Annuities - To Be or Not To Be


Retirees are faced with an immediate problem of income replacement. The choices are an Annuity, Bond Ladder or Balanced Portfolio of Stocks and Bonds. Does Annuity make sense where it basically returns your money with a low level of guaranteed interest? The annuity company needs to make profit which comes out of ones return. Only the most risk averse retiree should buy annuities. Right or Wrong?


Academic analyses have shown that annuities do a better job than bonds, whether in a ladder or funds in a balanced portfolio of stocks and bonds, at both minimizing the change you run out of money and maximizing the legacy you can leave behind. Here’s an article that discusses others’ work as well as our own.

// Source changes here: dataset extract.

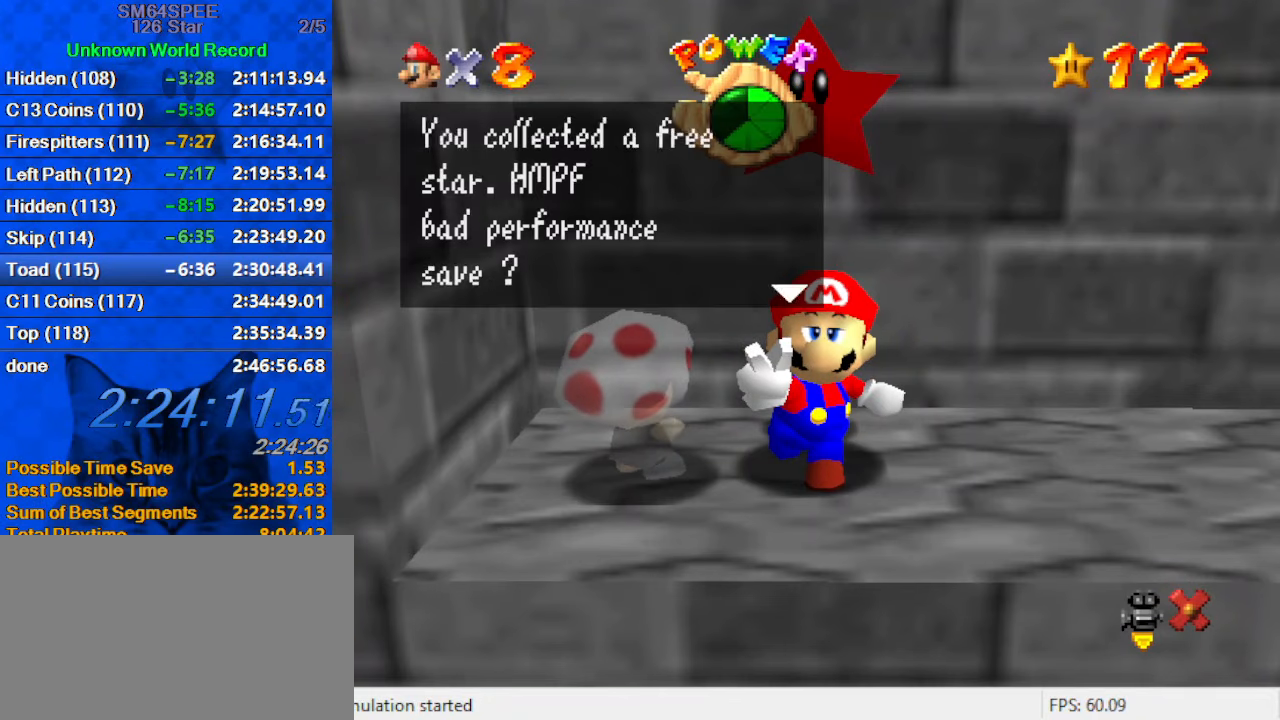
{"keys": ["shift"], "events": [[134, "shift", "down"], [234, "shift", "up"], [334, "shift", "down"], [434, "shift", "up"], [467, "shift", "down"]]}
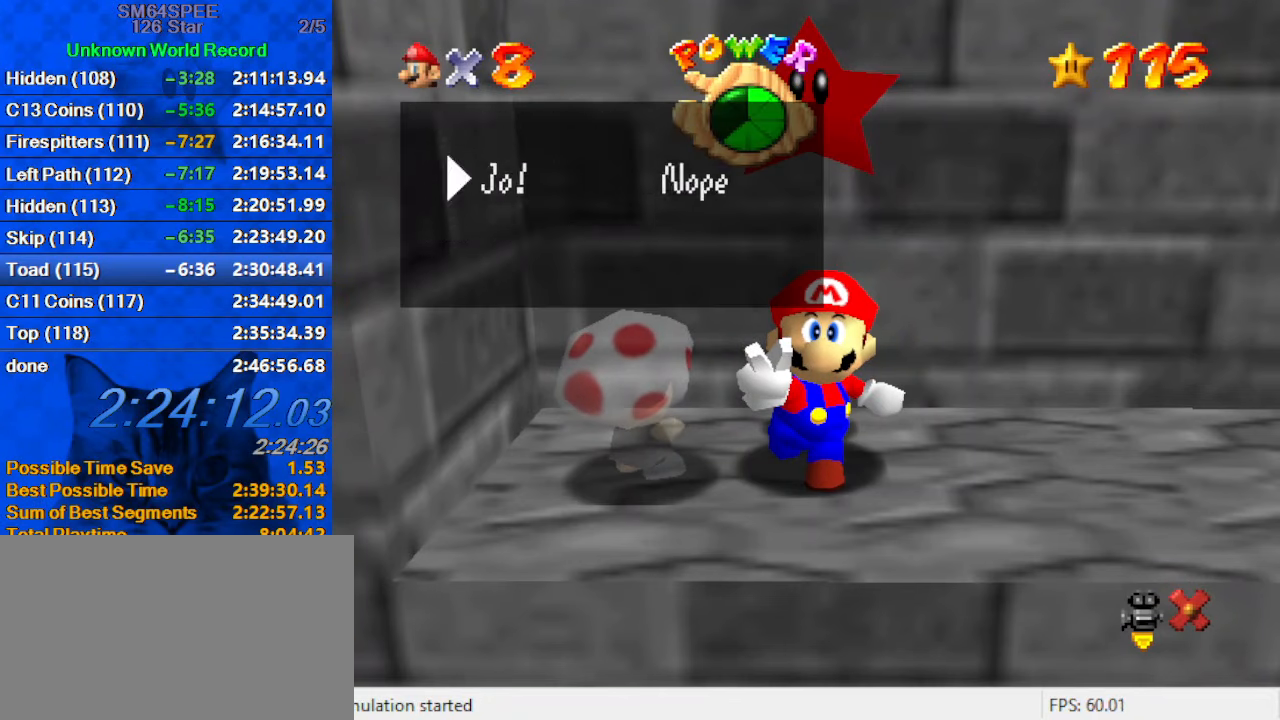
{"keys": ["right"], "events": [[67, "shift", "up"], [167, "shift", "down"], [234, "shift", "up"], [334, "right", "down"]]}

What annuities do that bonds don’t is provide mortality credits (access to other people’s money if you live longer than them) and free up your principal. In a bond ladder, you have to lock away a lot of money to generate enough interest to live off of, whereas you can put less money into an annuity to get the same income as your principal is returned to you along with interest.

Yes, annuities are for the more risk averse out there since you’re paying insurance companies to take on market and longevity risk for you. Generally, if you’re someone comfortable with just stocks, I’d say annuities aren’t right for you. But if you’re invested in bonds and your goals are to minimize the risk of running out of money while maximizing your legacy, annuities do a better job than bonds.